Family has always been the stuff of great theater and Wohl has crafted a play that far exceeds most of them. She was inspired to write this tale after two of her friends’ parents split up. Both couples were in their late 70s-early 80s. She was also intrigued by a current statistic which cited an alarming rate of divorce among the senior sect.
Thanks to this fine cast and keen direction from Leigh Silverman, Wohl has once again managed to mine the complexity of her characters, leaving the audience in stitches one moment and contemplating their own feelings next. Her finest characters her are Bill and Nancy, who could solely be fodder for laughs. Yet she’s painted them with respect and dignity. These are not feeble seniors, but rather hot blooded humans with with desires and wishes for their fulfillment.
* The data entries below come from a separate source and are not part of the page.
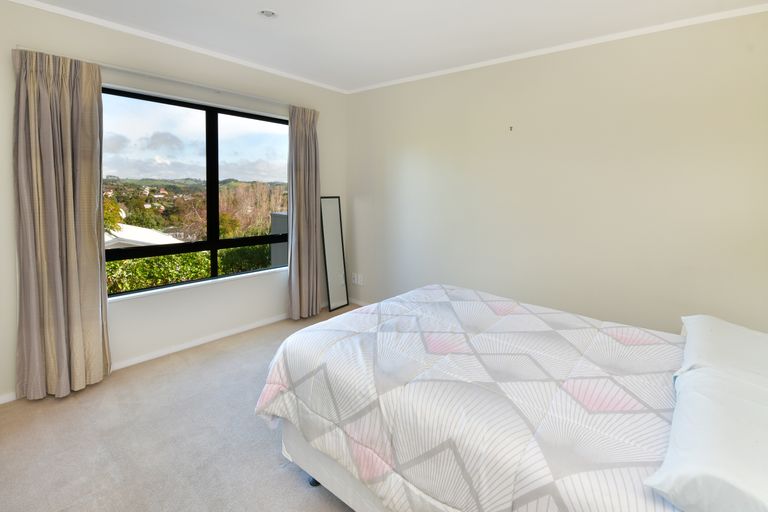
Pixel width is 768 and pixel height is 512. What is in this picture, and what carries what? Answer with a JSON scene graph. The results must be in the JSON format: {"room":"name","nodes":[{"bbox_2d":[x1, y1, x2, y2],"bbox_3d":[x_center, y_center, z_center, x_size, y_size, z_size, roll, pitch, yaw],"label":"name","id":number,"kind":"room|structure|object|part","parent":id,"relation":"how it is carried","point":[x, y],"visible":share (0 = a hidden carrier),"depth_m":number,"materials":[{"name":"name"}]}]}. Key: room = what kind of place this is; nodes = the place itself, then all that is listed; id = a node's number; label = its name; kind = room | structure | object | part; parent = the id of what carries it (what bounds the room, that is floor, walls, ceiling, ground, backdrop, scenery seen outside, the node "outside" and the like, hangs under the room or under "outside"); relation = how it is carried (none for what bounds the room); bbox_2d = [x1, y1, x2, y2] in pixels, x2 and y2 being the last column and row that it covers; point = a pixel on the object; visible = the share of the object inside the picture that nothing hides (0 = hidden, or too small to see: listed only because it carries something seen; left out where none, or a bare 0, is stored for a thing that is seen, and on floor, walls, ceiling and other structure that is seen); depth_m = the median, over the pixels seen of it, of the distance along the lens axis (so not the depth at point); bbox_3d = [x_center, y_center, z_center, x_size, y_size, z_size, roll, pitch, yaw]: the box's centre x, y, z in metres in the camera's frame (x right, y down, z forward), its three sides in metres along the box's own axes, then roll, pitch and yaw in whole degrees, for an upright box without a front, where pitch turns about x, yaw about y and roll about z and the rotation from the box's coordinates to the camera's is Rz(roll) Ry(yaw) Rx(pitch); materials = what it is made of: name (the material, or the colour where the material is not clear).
{"room":"bedroom","nodes":[
{"label":"bedroom","id":0,"kind":"room"},
{"bbox_2d":[0,0,346,406],"bbox_3d":[-1.640,-0.151,2.875,0.186,2.499,3.762,4,5,40],"label":"window wall","id":1,"kind":"structure","parent":0,"point":[325,191],"depth_m":2.70,"materials":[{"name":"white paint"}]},
{"bbox_2d":[0,306,325,406],"bbox_3d":[-1.668,1.063,2.888,0.015,0.071,3.618,4,5,40],"label":"baseboard","id":2,"kind":"structure","parent":1,"relation":"attached to","point":[241,330],"depth_m":2.85,"materials":[{"name":"white paint"}]},
{"bbox_2d":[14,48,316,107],"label":"curtain rail","id":3,"kind":"object","parent":1,"relation":"attached to","point":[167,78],"visible":0.77,"depth_m":2.54,"materials":[{"name":"white metal"}]},
{"bbox_2d":[11,46,110,399],"bbox_3d":[-2.023,0.048,2.171,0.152,2.171,0.462,4,5,40],"label":"left curtain","id":4,"kind":"object","parent":3,"relation":"hanging from","point":[65,91],"visible":0.99,"depth_m":2.15,"materials":[{"name":"beige fabric"}]},
{"bbox_2d":[286,105,321,318],"bbox_3d":[-0.783,-0.051,3.510,0.144,2.168,0.430,4,5,40],"label":"right curtain","id":5,"kind":"object","parent":3,"relation":"hanging from","point":[298,144],"visible":0.97,"depth_m":3.48,"materials":[{"name":"fabric"}]},
{"bbox_2d":[0,0,349,93],"bbox_3d":[-1.558,-1.358,2.721,0.037,0.046,3.395,4,5,40],"label":"crown molding","id":6,"kind":"structure","parent":1,"relation":"attached to","point":[45,5],"depth_m":2.58,"materials":[{"name":"white paint"}]},
{"bbox_2d":[102,85,290,295],"bbox_3d":[-1.538,-0.215,3.053,0.091,1.537,1.688,4,5,40],"label":"window","id":7,"kind":"structure","parent":1,"relation":"in","point":[214,247],"depth_m":3.00,"materials":[{"name":"glass"}]},
{"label":"mullion","id":8,"kind":"part","parent":7,"relation":"part of","materials":[{"name":"black metal"}]},
{"bbox_2d":[107,267,286,301],"bbox_3d":[-1.524,0.561,3.035,0.115,0.034,1.583,4,5,40],"label":"window sill","id":9,"kind":"structure","parent":1,"relation":"attached to","point":[233,276],"depth_m":2.88,"materials":[{"name":"white paint"}]},
{"bbox_2d":[0,305,366,511],"bbox_3d":[-0.015,1.265,1.481,4.357,0.101,3.981,4,5,40],"label":"carpet","id":10,"kind":"structure","parent":0,"point":[269,457],"depth_m":1.81,"materials":[{"name":"beige carpet"}]},
{"bbox_2d":[321,196,348,312],"bbox_3d":[-0.545,0.390,3.921,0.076,1.289,0.316,4,5,40],"label":"mirror","id":11,"kind":"object","parent":10,"relation":"on","point":[334,206],"visible":0.98,"depth_m":3.91,"materials":[{"name":"mirror"}]},
{"bbox_2d":[254,284,767,511],"bbox_3d":[0.674,0.786,1.475,2.231,0.894,1.596,4,5,40],"label":"bed","id":12,"kind":"object","parent":10,"relation":"on","point":[319,459],"visible":0.93,"depth_m":1.20,"materials":[{"name":"white fabric"}]},
{"bbox_2d":[253,286,686,511],"bbox_3d":[0.579,0.844,1.488,2.122,0.708,1.543,4,5,40],"label":"duvet","id":13,"kind":"object","parent":12,"relation":"on","point":[370,315],"visible":0.77,"depth_m":1.24,"materials":[{"name":"white fabric"}]},
{"bbox_2d":[645,366,767,511],"bbox_3d":[0.976,0.583,0.842,0.438,0.157,0.686,4,5,40],"label":"pillow","id":14,"kind":"object","parent":12,"relation":"on","point":[690,409],"visible":0.99,"depth_m":0.80,"materials":[{"name":"white fabric"}]},
{"bbox_2d":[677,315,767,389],"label":"pillow","id":15,"kind":"object","parent":12,"relation":"on","point":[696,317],"visible":0.65,"depth_m":1.29,"materials":[{"name":"white fabric"}]},
{"bbox_2d":[3,0,767,92],"bbox_3d":[-0.127,-1.305,1.473,4.188,0.115,3.870,4,5,40],"label":"ceiling","id":16,"kind":"structure","parent":0,"point":[253,29],"depth_m":2.35,"materials":[{"name":"white paint"}]},
{"bbox_2d":[258,9,277,17],"bbox_3d":[-0.735,-1.334,2.210,0.123,0.040,0.123,4,5,40],"label":"ceiling light","id":17,"kind":"object","parent":16,"relation":"attached to","point":[268,12],"visible":0.99,"depth_m":2.21,"materials":[{"name":"white"}]},
{"bbox_2d":[345,6,767,336],"bbox_3d":[1.099,-0.116,2.976,4.083,2.520,0.174,4,5,40],"label":"right wall","id":18,"kind":"structure","parent":0,"point":[411,148],"depth_m":2.52,"materials":[{"name":"paint"}]},
{"bbox_2d":[352,273,363,284],"bbox_3d":[-0.282,0.718,4.036,0.162,0.119,0.017,4,5,40],"label":"wall socket","id":19,"kind":"object","parent":18,"relation":"attached to","point":[358,282],"visible":0.99,"depth_m":4.03,"materials":[{"name":"white plastic"}]},
{"bbox_2d":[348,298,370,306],"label":"baseboard","id":20,"kind":"structure","parent":18,"relation":"attached to","point":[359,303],"depth_m":4.02,"materials":[{"name":"white paint"}]},
{"bbox_2d":[508,125,513,130],"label":"wall hook","id":21,"kind":"object","parent":18,"relation":"attached to","point":[511,127],"visible":0.98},
{"bbox_2d":[346,1,767,92],"bbox_3d":[1.110,-1.314,2.802,3.547,0.044,0.033,4,5,40],"label":"crown molding","id":22,"kind":"structure","parent":18,"relation":"attached to","point":[402,81],"depth_m":2.46,"materials":[{"name":"white paint"}]},
{"label":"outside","id":23,"kind":"structure","parent":0,"visible":0},
{"label":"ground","id":24,"kind":"structure","parent":23,"visible":0},
{"bbox_2d":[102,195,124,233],"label":"tree","id":25,"kind":"object","parent":24,"relation":"on","point":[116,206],"visible":0.15,"depth_m":10.31,"materials":[{"name":"green plant"}]},
{"bbox_2d":[103,223,181,248],"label":"roof","id":26,"kind":"structure","parent":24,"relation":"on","point":[128,238],"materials":[{"name":"white metal"}]},
{"bbox_2d":[107,244,273,292],"bbox_3d":[-3.142,1.284,4.834,1.140,1.923,4.855,4,5,40],"label":"hedge","id":27,"kind":"object","parent":24,"relation":"on","point":[126,287],"visible":0.17,"depth_m":4.86,"materials":[{"name":"green plant"}]},
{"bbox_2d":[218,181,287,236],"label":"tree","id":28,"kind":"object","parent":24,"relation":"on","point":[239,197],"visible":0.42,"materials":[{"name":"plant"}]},
{"bbox_2d":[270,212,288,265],"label":"wall","id":29,"kind":"structure","parent":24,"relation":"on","point":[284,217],"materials":[{"name":"grey"}]}
]}

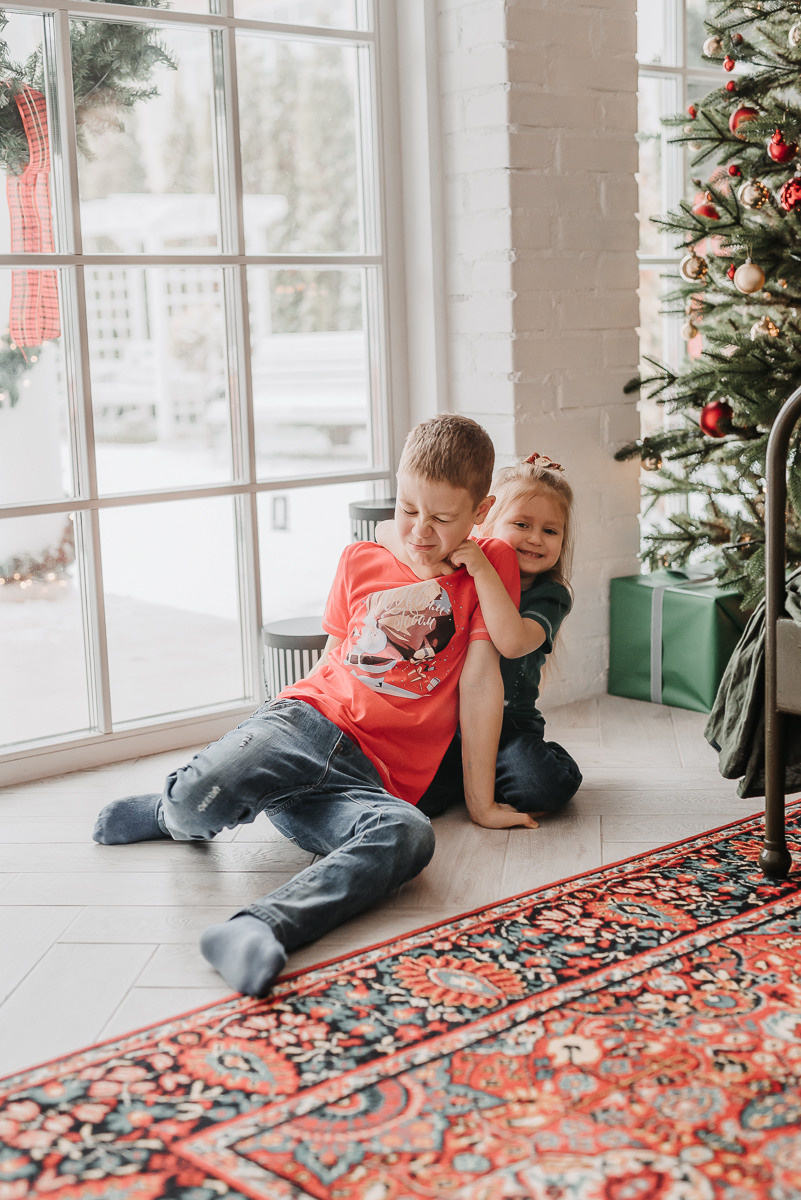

The same can be said for Carla (Priscilla Lopez), Bill’s extramarital love interest who states, “you know, you get older, you become invisible.” Not so in Wohl’s world.
She doesn’t do as well with Brian, a high strung theater teacher who’s never had a real relationship. Brian brings home a trick, Tommy (Maulik Pancholy) but the affair fizzles. The scenario suggests the antiquated self-loathing of The Boys in the Band and does little to advance the story.
Apart from that, Grand Horizons, which premiered last summer at the Williamstown Theater Festival, is a respectable and truly entertaining night of theater performed by a dynamic and truly capable cast.